Dave Liebman Big Band: A Tribute To Wayne Shorter (2014)
By JACK BOWERS, All About Jazz

In a career spanning almost half a century, soprano saxophonist Dave Liebman has appeared on more than five hundred recordings including seventy as leader of various groups. His latest, A Tribute to Wayne Shorter by the Dave Liebman Big Band, may well be the best one yet. Why? Because every single component, from choice of material to arrangements, performance to production, is no less than superlative. In other words, there is simply nothing on this brilliantly conceived and splendidly consummated album that warrants censure of any kind.

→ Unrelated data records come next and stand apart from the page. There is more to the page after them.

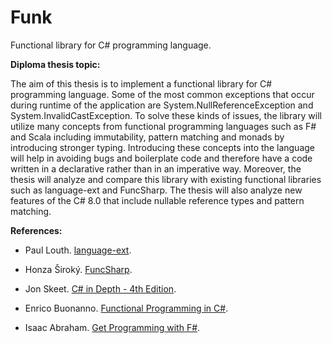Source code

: # Funk
Functional library for C# programming language.

**Diploma thesis topic:**

The aim of this thesis is to implement a functional library for C# programming language. Some of the most common exceptions that occur during runtime of the application are System.NullReferenceException and System.InvalidCastException.
To solve these kinds of issues, the library will utilize many concepts from functional programming languages such as F# and Scala including immutability, pattern matching and monads by introducing stronger typing. Introducing these concepts into the language will help in avoiding bugs and boilerplate code and therefore have a code written in a declarative rather than in an imperative way. Moreover, the thesis will analyze and compare this library with existing functional libraries such as language-ext and FuncSharp. The thesis will also analyze new features of the C# 8.0 that include nullable reference types and pattern matching.

**References:**

- Paul Louth. [language-ext](https://github.com/louthy/language-ext).

- Honza Široký. [FuncSharp](https://github.com/siroky/FuncSharp).

- Jon Skeet. [C# in Depth - 4th Edition](https://www.manning.com/books/c-sharp-in-depth-fourth-edition).

- Enrico Buonanno. [Functional Programming in C#](https://www.manning.com/books/functional-programming-in-c-sharp).

- Isaac Abraham. [Get Programming with F#](https://www.manning.com/books/get-programming-with-f-sharp).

In saluting one of the twentieth century’s most resourceful and respected jazz musicians, Liebman has chosen (wisely) to focus exclusively on Shorter’s more temperate and melodic treasure trove from the mid-1960s, a time during which he wrote such classic themes as “Infant Eyes,” “Nefertiti,” “Black Nile” and others. A second decision, perhaps even wiser than the first, was to assign arranging duties to Mats Holmquist, a Swedish master who leads his own ensemble and has literally written the book (well, a book) on big-band arranging, “Great Band ABZ.” Holmquist’s charts are, in a word, sublime, renovating Shorter’s compositions, originally designed for quartets or quintets, to make them seem as though they’d been written explicitly for full-size bands.

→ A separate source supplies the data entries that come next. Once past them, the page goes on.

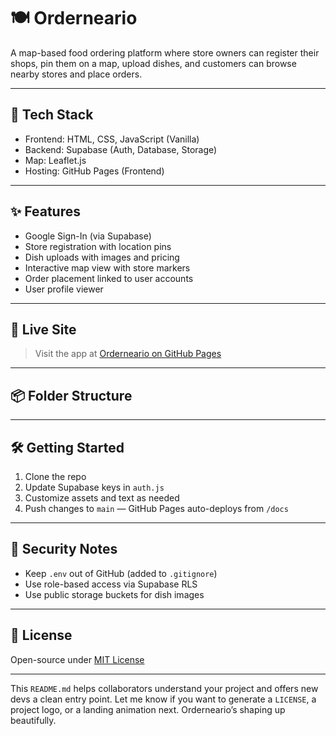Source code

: # 🍽️ Orderneario

A map-based food ordering platform where store owners can register their shops, pin them on a map, upload dishes, and customers can browse nearby stores and place orders.

---

## 🔧 Tech Stack

- Frontend: HTML, CSS, JavaScript (Vanilla)
- Backend: Supabase (Auth, Database, Storage)
- Map: Leaflet.js
- Hosting: GitHub Pages (Frontend)

---

## ✨ Features

- Google Sign-In (via Supabase)
- Store registration with location pins
- Dish uploads with images and pricing
- Interactive map view with store markers
- Order placement linked to user accounts
- User profile viewer

---

## 🚀 Live Site

> Visit the app at [Orderneario on GitHub Pages](https://rosarioespadera.github.io/Orderneario/)

---

## 📦 Folder Structure

---

## 🛠️ Getting Started

1. Clone the repo
2. Update Supabase keys in `auth.js`
3. Customize assets and text as needed
4. Push changes to `main` — GitHub Pages auto-deploys from `/docs`

---

## 🔐 Security Notes

- Keep `.env` out of GitHub (added to `.gitignore`)
- Use role-based access via Supabase RLS
- Use public storage buckets for dish images

---

## 📄 License

Open-source under [MIT License](LICENSE)

---

This `README.md` helps collaborators understand your project and offers new devs a clean entry point. Let me know if you want to generate a `LICENSE`, a project logo, or a landing animation next. Orderneario’s shaping up beautifully.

A third decision, to open the album with a ballad (“Infant Eyes”), could have been less rewarding save for the excellence of the band, Holmquist’s wonderful arrangement, and bewitching solos by Liebman and pianist Jim Ridl. Liebman solos on every track, and the thought that arises after listening is “why isn’t this guy winning polls?” That’s no spur-of-the-moment impression; on soprano sax, Liebman is as sharp and perceptive as anyone you’d care to name. Pay heed, for example, to his dazzling sorties on the fast-paced “Black Nile” and “Yes or No.” Improvisation doesn’t get much better than that. Speaking of which, there are splendid solos along the way by guitarist Vic Juris (“Speak No Evil”), trombonist Tim Sessions and drummer Marko Marcinko (“Yes or No”), trombonist Jason Jackson (“Nefertiti”), alto / music director Gunnar Mossblad (“El Gaucho”), flugel Scott Reeves and bassist Tony Marino (“Iris”) and tenor Dave Riekenberg (“Black Nile”).

In his liner notes, Liebman affirms “what a pleasure [it is] to play this timeless music with my big band.” The pleasure is ours, Dave. Five stars for Dave Liebman, the band, Mats Holmquist and especially Wayne Shorter whose singular talents made this superlative recording possible.